§ **Défis**
A - Répondez aux questions suivantes sur l'article sur Ennahdha :
(i) En quel mois et en quelle année la révolution tunisienne a-t-elle eu lieu ?
(ii) Pendant combien de temps environ Ben Ali a-t-il gouverné ?
(iii) Quel pourcentage Ennahdha a-t-elle obtenu récemment, et quel pourcentage a obtenu le parti libéral classé juste derrière elle ?
B - Poursuivez l'article sur Ennahdha après sa dernière phrase.

§ **Extrait du document**
>>>
La campagne politique d’Ennahdha inquiète les observateurs occidentaux et les libéraux tunisiens. Mais ce parti islamiste, avec toutes ses erreurs, pourrait aider à guérir une blessure qui a pesé sur la Tunisie depuis son indépendance et qui a été au cœur de son autocratie et de son instabilité. Par Max Fischer


La révolution tunisienne de janvier 2011 n’a pas l’air d’avoir un rapport avec l’identité divisée du pays. Les islamistes, qu’ils soient Ennahdha ou autres, n’y ont apparemment joué qu’un petit rôle, formel ou informel. Si jamais, c’est une révolte au sein de la couche libérale, laïque de la société que Bourguiba avait dirigée. Les protestataires paraissaient conduits par la conviction que Ben Ali, l’héritier idéologique de Bourguiba, avait renoncé à son pacte implicite avec les Tunisiens. Dans ce pacte, le pays a laissé tomber les libertés politiques de base en échange d’une société relativement progressiste et une économie forte et dominée par la classe moyenne. Après tout, Ben Ali a gouverné avec un bras de fer pendant presque 20 ans ; ce n’est seulement quand l’économie a coulé, que le népotisme est devenu généralisé, et que lui et sa police ont été perçus comme corrompus que les Tunisiens se sont révoltés.

Ennahdha contre les pro-occidentaux

Néanmoins, l’identité tunisienne divisée persiste. Ennahdha a eu le succès le plus large dans l’organisation politique de la Tunisie révolutionnaire. Selon un article dans ‘‘The Economist’’ du 14 juillet, «pratiquement chaque sondage d’opinion place Ennahdha au top». Récemment, elle a obtenu 14%, ce qui parait dérisoire jusqu’à ce qu’on apprenne que le dauphin, un parti libéral, a eu 5%.
<<<
§ **Données disponibles**
>>>
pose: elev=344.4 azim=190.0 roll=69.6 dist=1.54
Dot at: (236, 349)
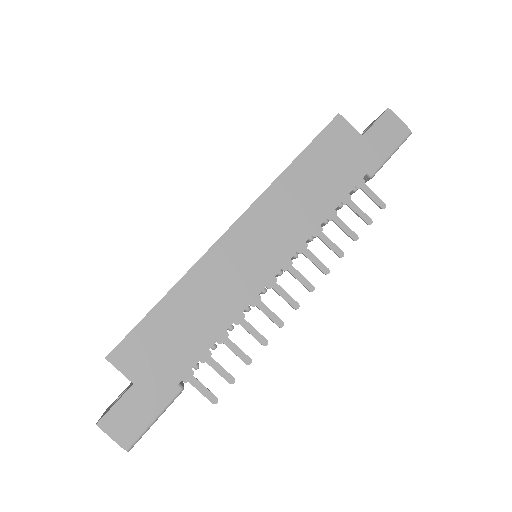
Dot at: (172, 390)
<<<
§ **Résultats finaux**
A -
(i) En janvier 2011.
(ii) Presque 20 ans.
(iii) Ennahdha a obtenu 14 %, et le parti libéral 5 %.

B -
Ce n’est pas difficile de comprendre pourquoi : la répression très violente que le groupe a enduré et ses vingt ans d’exil l'ont doté d'une légitimité que les autres partis n’ont pas. Le paysage politique naissant de la Tunisie est tellement fragmenté que la reconnaissance que peut gagner une petite formation prend beaucoup de temps. Il y a environ 50 partis politiques aujourd’hui en Tunisie [à début septembre, ce nombre a dépassé 100, Ndlr], dont la majorité sont nouveaux. Pour comparer, la population des États-Unis est 30 fois plus large que celle de la Tunisie. Si le nombre de nos partis politiques per capita était le même, les Etats Unis en compterait 1.500.

Et il y a autre chose en jeu. Christopher Alexander a écrit dans ‘‘ForeingPolicy.com’’ que «plusieurs en Tunisie, et non seulement les islamistes, croient que les politiques tunisiennes ont été dominées depuis l’indépendance par une frange privilégiée d’élites francophones, formés dans des institutions occidentales ou de tendance occidentale, dont les vies ne ressemblent pas beaucoup aux vies de la majorité de la population».

Longtemps après le renversement de Bourguiba, sa vision de l’identité tunisienne reste aussi agressivement prédominante qu’elle l’a toujours été. La différence est qu’aujourd’hui, finalement, l’autre face de la médaille tunisienne, l’identité initialement incarnée par Salah Ben Youssef, pourrait avoir son mot à dire. Rached Ghannouchi, qui est rentré en Tunisie 16 jours après que Ben Ali l’ait quittée, n’est pas Salah Ben Youssef, mais il représente cette même partie, qui a longtemps souffert et qui a été longtemps opprimée, de la Tunisie. «Le dictateur a quitté, mais la dictature reste», a dit Ghannouchi à une foule qui est allée l’accueillir. «Dieu seul est capable de sortir la vie de la mort. Et on ne peut pas créer un système démocratique depuis un système corrompu et dictatorial».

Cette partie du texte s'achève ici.